# WHAT IS EXPECTED:
Please restate the records that follow exactly, skipping their images.

★ ★ ★

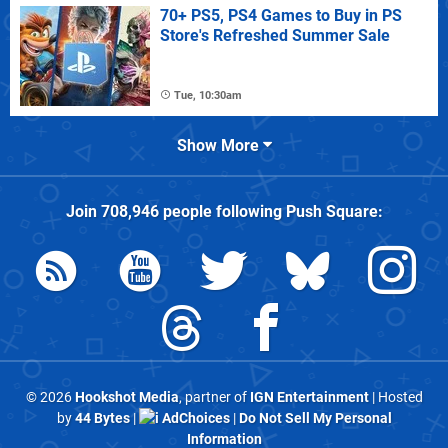
70+ PS5, PS4 Games to Buy in PS
Store's Refreshed Summer Sale
Tue, 10:30am
Show More
Join
708,946
people following
Push Square
:
© 2026
Hookshot Media
, partner of
IGN Entertainment
| Hosted
by
44 Bytes
|
AdChoices
|
Do Not Sell My Personal
Information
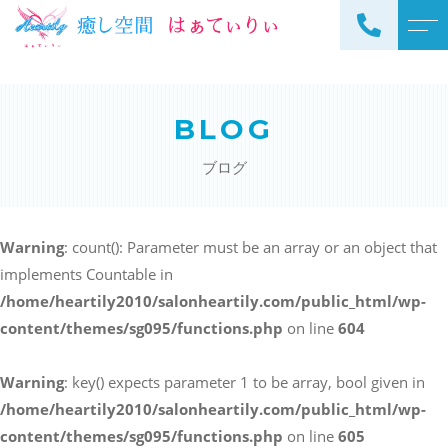
トップページ
スタッフ
BLOG
当サロンについて
よくある質問
ブログ
メニュー
アクセス
サロンメニュー
ブログ
Warning
: count(): Parameter must be an array or an object that
スクールメニュー
implements Countable in
お知らせ
/home/heartily2010/salonheartily.com/public_html/wp-
content/themes/sg095/functions.php
on line
604
Warning
: key() expects parameter 1 to be array, bool given in
ご予約・お問い合わせ
/home/heartily2010/salonheartily.com/public_html/wp-
098-973-7837
content/themes/sg095/functions.php
on line
605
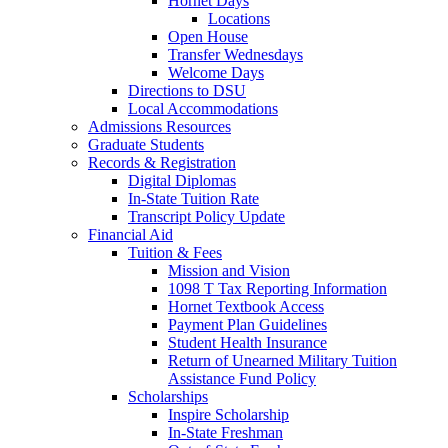
Hornet Days
Locations
Open House
Transfer Wednesdays
Welcome Days
Directions to DSU
Local Accommodations
Admissions Resources
Graduate Students
Records & Registration
Digital Diplomas
In-State Tuition Rate
Transcript Policy Update
Financial Aid
Tuition & Fees
Mission and Vision
1098 T Tax Reporting Information
Hornet Textbook Access
Payment Plan Guidelines
Student Health Insurance
Return of Unearned Military Tuition
Assistance Fund Policy
Scholarships
Inspire Scholarship
In-State Freshman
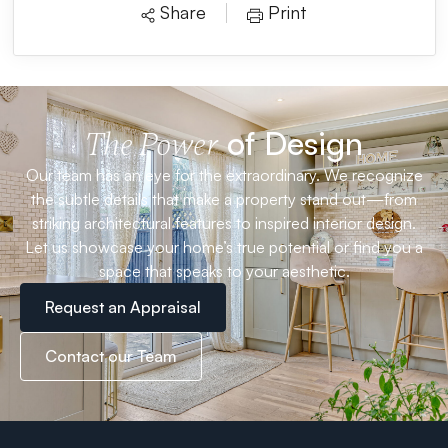
Share
Print
of Design
The Power
Our team has an eye for the extraordinary. We recognize
the subtle details that make a property stand out—from
striking architectural features to inspired interior design.
Let us showcase your home’s true potential or find you a
space that speaks to your aesthetic.
Request an Appraisal
Contact our Team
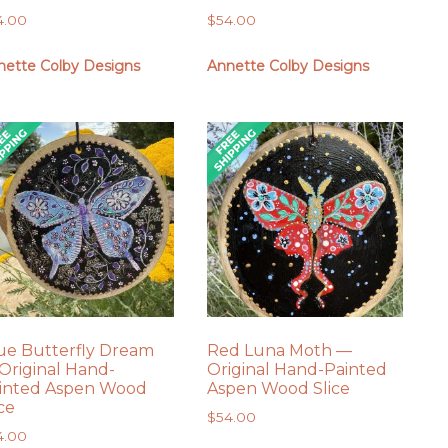
4.00
$
54.00
nette Colby Designs
Annette Colby Designs
ue Butterfly Dream
Red Luna Moth —
Original Hand-
Original Hand-Painted
inted Aspen Wood
Aspen Wood Slice
ice
$
54.00
4.00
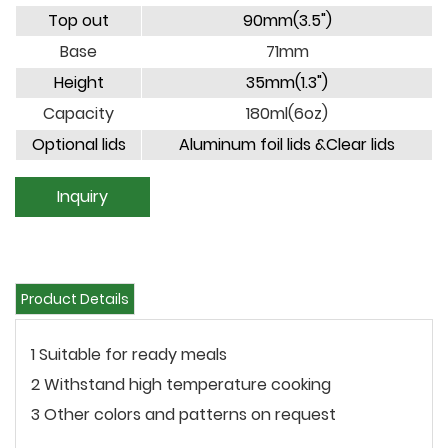
Top out
90mm(3.5")
Base
71mm
Height
35mm(1.3")
Capacity
180ml(6oz)
Optional lids
Aluminum foil lids &Clear lids
Inquiry
Product Details
1 Suitable for ready meals
2 Withstand high temperature cooking
3 Other colors and patterns on request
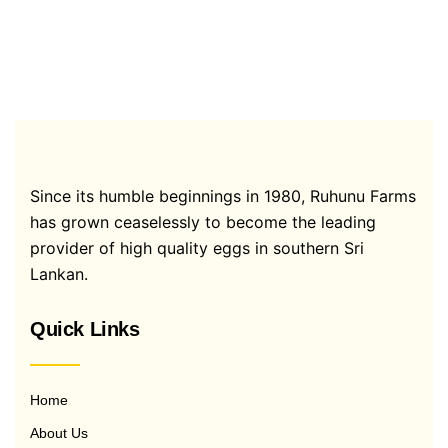
Since its humble beginnings in 1980, Ruhunu Farms
has grown ceaselessly to become the leading
provider of high quality eggs in southern Sri
Lankan.
Quick Links
Home
About Us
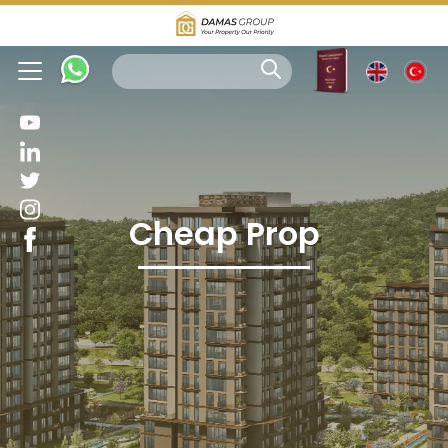
Cheap Prop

★ ★ ★

# REPLY:
70+ PS5, PS4 Games to Buy in PS
Store's Refreshed Summer Sale
Tue, 10:30am
Show More
Join
708,946
people following
Push Square
:
© 2026
Hookshot Media
, partner of
IGN Entertainment
| Hosted
by
44 Bytes
|
AdChoices
|
Do Not Sell My Personal
Information
トップページ
スタッフ
BLOG
当サロンについて
よくある質問
ブログ
メニュー
アクセス
サロンメニュー
ブログ
Warning
: count(): Parameter must be an array or an object that
スクールメニュー
implements Countable in
お知らせ
/home/heartily2010/salonheartily.com/public_html/wp-
content/themes/sg095/functions.php
on line
604
Warning
: key() expects parameter 1 to be array, bool given in
ご予約・お問い合わせ
/home/heartily2010/salonheartily.com/public_html/wp-
098-973-7837
content/themes/sg095/functions.php
on line
605
Hornet Days
Locations
Open House
Transfer Wednesdays
Welcome Days
Directions to DSU
Local Accommodations
Admissions Resources
Graduate Students
Records & Registration
Digital Diplomas
In-State Tuition Rate
Transcript Policy Update
Financial Aid
Tuition & Fees
Mission and Vision
1098 T Tax Reporting Information
Hornet Textbook Access
Payment Plan Guidelines
Student Health Insurance
Return of Unearned Military Tuition
Assistance Fund Policy
Scholarships
Inspire Scholarship
In-State Freshman
Share
Print
of Design
The Power
Our team has an eye for the extraordinary. We recognize
the subtle details that make a property stand out—from
striking architectural features to inspired interior design.
Let us showcase your home’s true potential or find you a
space that speaks to your aesthetic.
Request an Appraisal
Contact our Team
4.00
$
54.00
nette Colby Designs
Annette Colby Designs
ue Butterfly Dream
Red Luna Moth —
Original Hand-
Original Hand-Painted
inted Aspen Wood
Aspen Wood Slice
ice
$
54.00
4.00
Top out
90mm(3.5")
Base
71mm
Height
35mm(1.3")
Capacity
180ml(6oz)
Optional lids
Aluminum foil lids &Clear lids
Inquiry
Product Details
1 Suitable for ready meals
2 Withstand high temperature cooking
3 Other colors and patterns on request
Since its humble beginnings in 1980, Ruhunu Farms
has grown ceaselessly to become the leading
provider of high quality eggs in southern Sri
Lankan.
Quick Links
Home
About Us
Cheap Prop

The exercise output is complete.